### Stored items
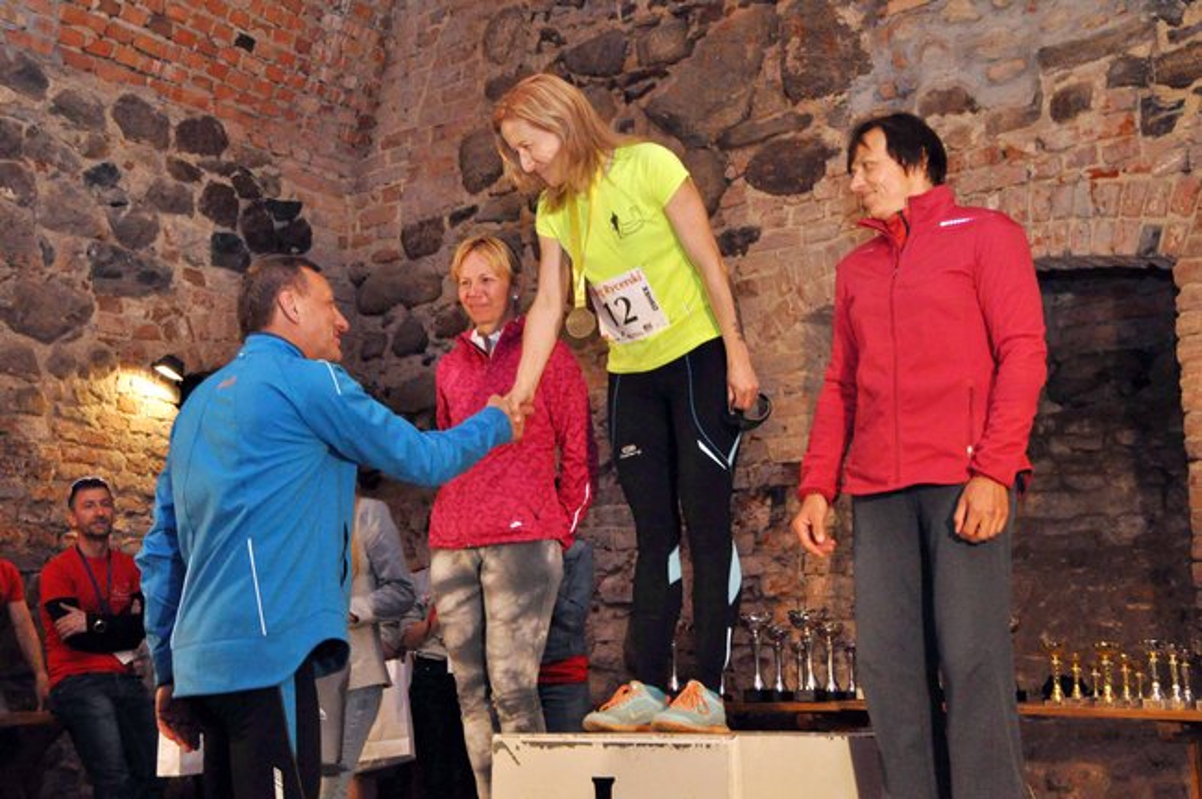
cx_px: 601
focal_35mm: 48
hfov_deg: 41.2
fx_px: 1601
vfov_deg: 28.0
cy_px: 400
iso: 3200
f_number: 13
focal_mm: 32
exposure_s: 1/60
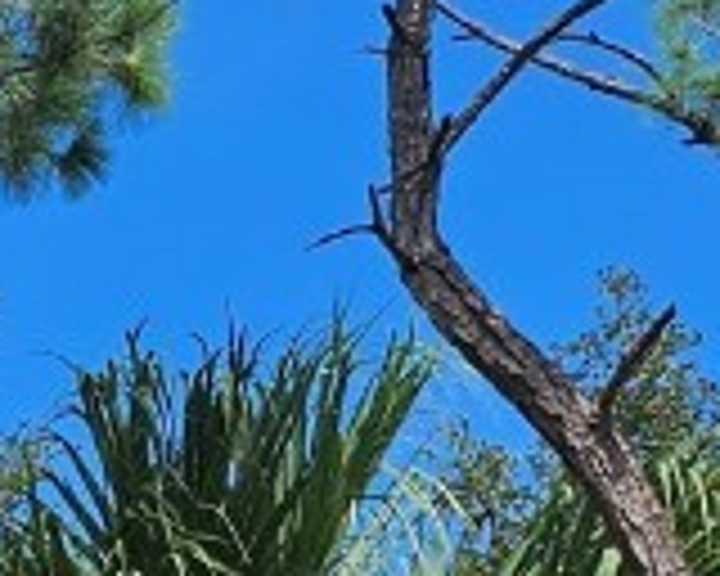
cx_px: -1040
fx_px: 3069
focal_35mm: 144
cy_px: 1584
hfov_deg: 11.1
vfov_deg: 9.1
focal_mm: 5.4
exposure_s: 1/2359
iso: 25
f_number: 1.8
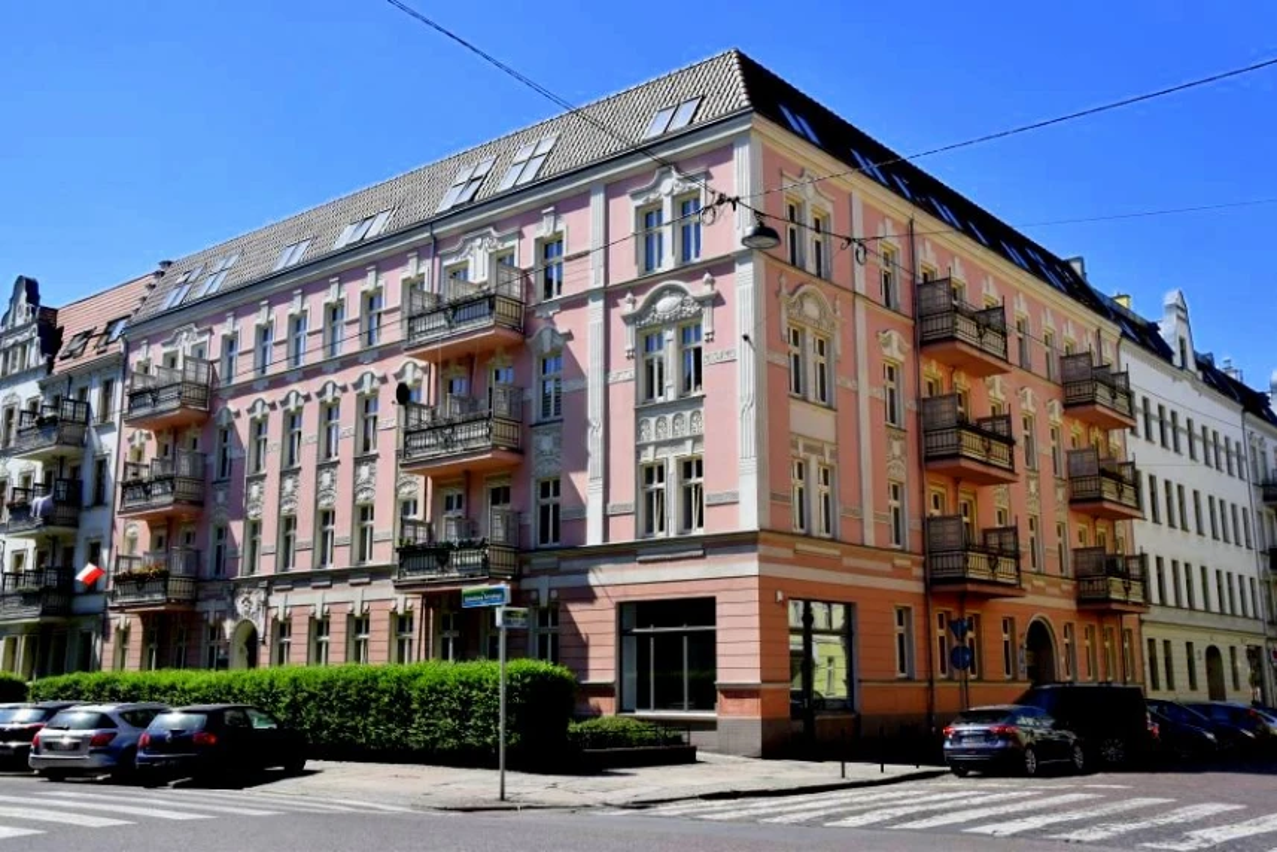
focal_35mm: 36
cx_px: 638
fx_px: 1277
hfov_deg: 53.1
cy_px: 426
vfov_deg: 36.9
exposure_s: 1/800
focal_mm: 24
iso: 1000
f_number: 14
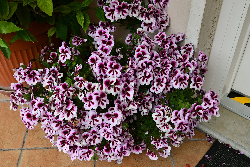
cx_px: 125
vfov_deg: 35.1
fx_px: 264
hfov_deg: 50.7
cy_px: 84
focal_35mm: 38
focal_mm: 19
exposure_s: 1/160
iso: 100
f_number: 6.3
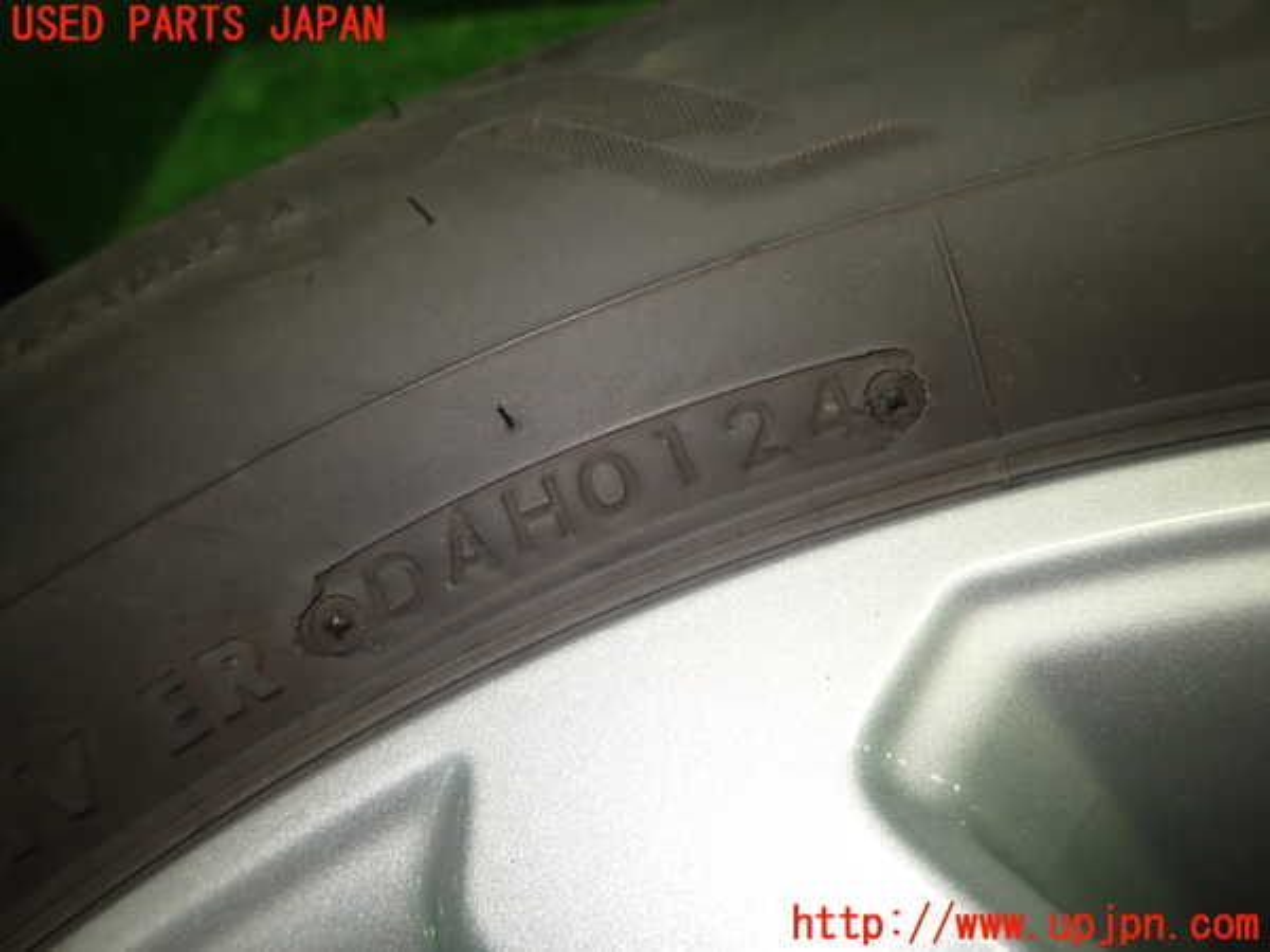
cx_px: 635
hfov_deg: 69.4
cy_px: 476
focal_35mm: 25
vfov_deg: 54.9
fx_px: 917
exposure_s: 1/60
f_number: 2
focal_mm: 4.5
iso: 125
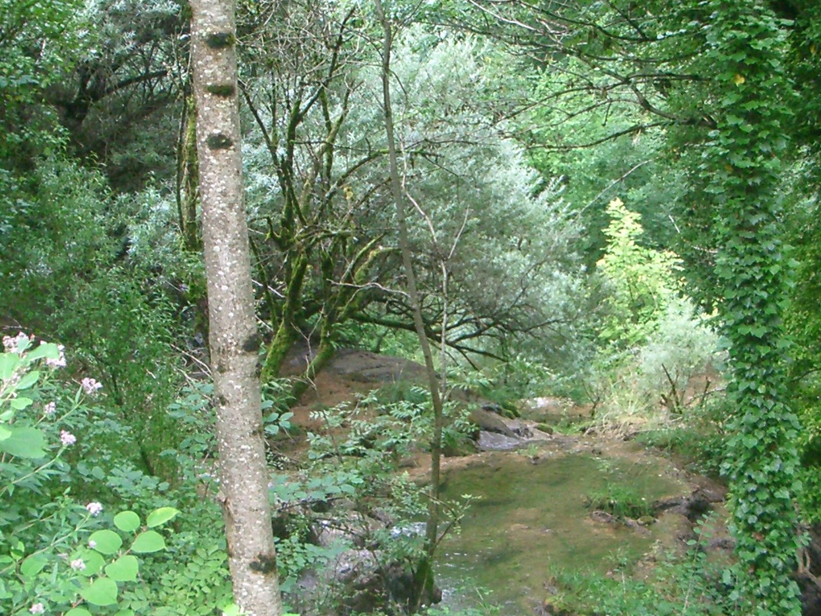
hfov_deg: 26.9
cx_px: 514
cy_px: 313
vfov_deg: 20.4
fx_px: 1708
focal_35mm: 72
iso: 200
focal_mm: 5.8
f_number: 2.6
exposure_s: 1/125
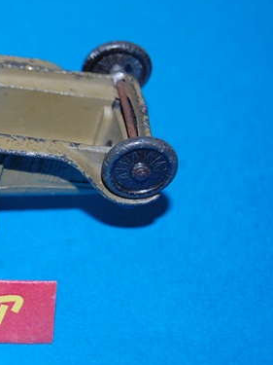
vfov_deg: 15.4
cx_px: -37
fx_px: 1347
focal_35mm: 128
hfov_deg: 11.4
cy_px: 180
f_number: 5.6
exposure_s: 1/60
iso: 400
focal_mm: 52
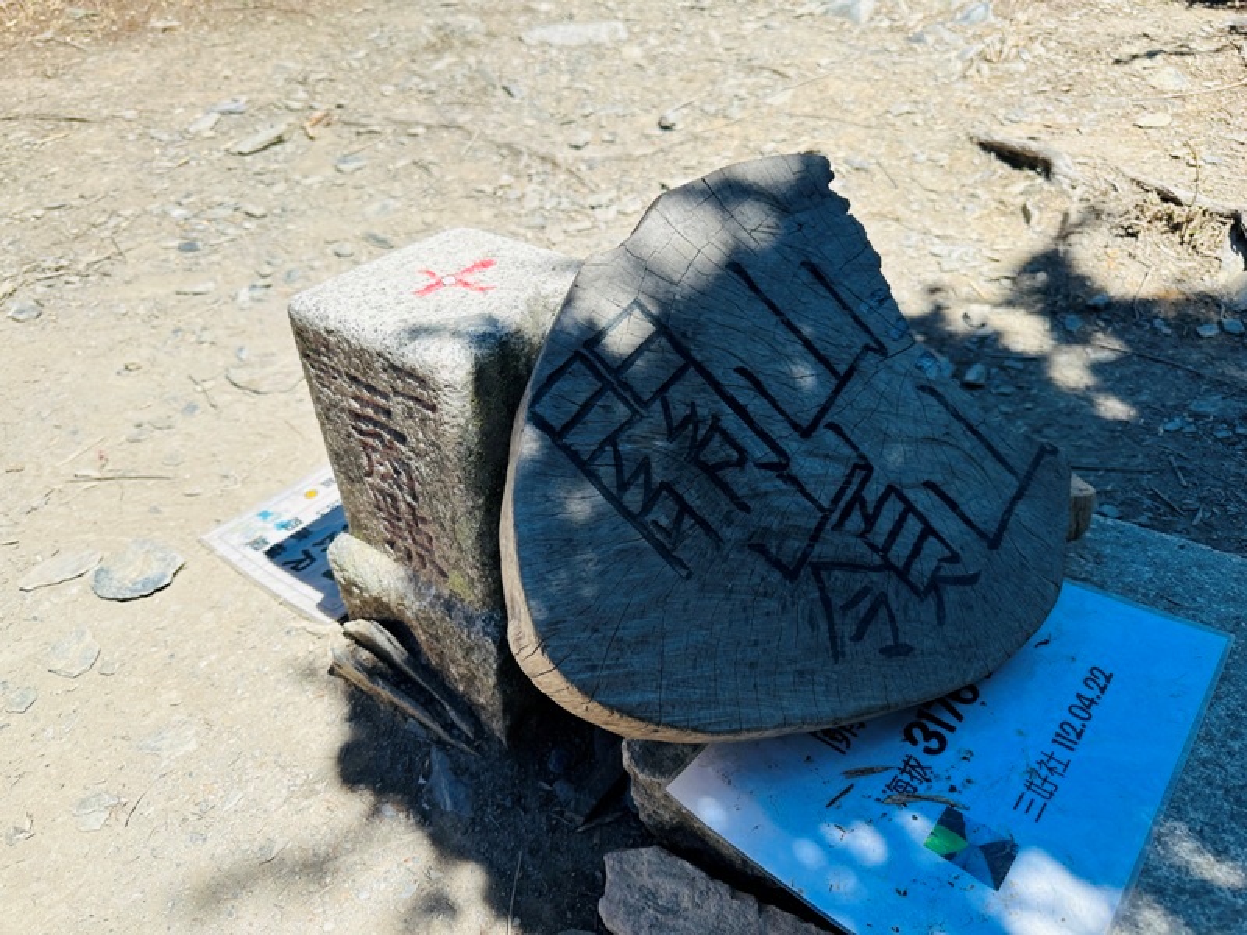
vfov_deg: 56.8
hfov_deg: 71.6
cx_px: 624
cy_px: 468
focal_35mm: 24
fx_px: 865
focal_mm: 6.86
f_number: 1.78
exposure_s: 1/3247
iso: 80
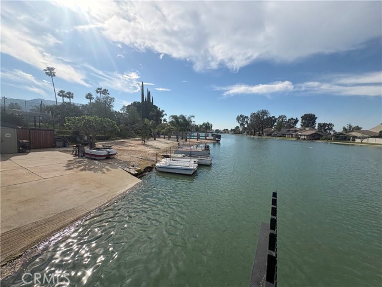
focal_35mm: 14
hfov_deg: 102.1
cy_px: 144
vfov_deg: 85.7
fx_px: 154
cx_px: 191
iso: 50
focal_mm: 2.22
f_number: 2.2
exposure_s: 1/2985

### Task item
Excluding all pictures, output exactly the lines from the line containing "vfov_deg: 56.8" through the last line of the entries above.

### Result
vfov_deg: 56.8
hfov_deg: 71.6
cx_px: 624
cy_px: 468
focal_35mm: 24
fx_px: 865
focal_mm: 6.86
f_number: 1.78
exposure_s: 1/3247
iso: 80
focal_35mm: 14
hfov_deg: 102.1
cy_px: 144
vfov_deg: 85.7
fx_px: 154
cx_px: 191
iso: 50
focal_mm: 2.22
f_number: 2.2
exposure_s: 1/2985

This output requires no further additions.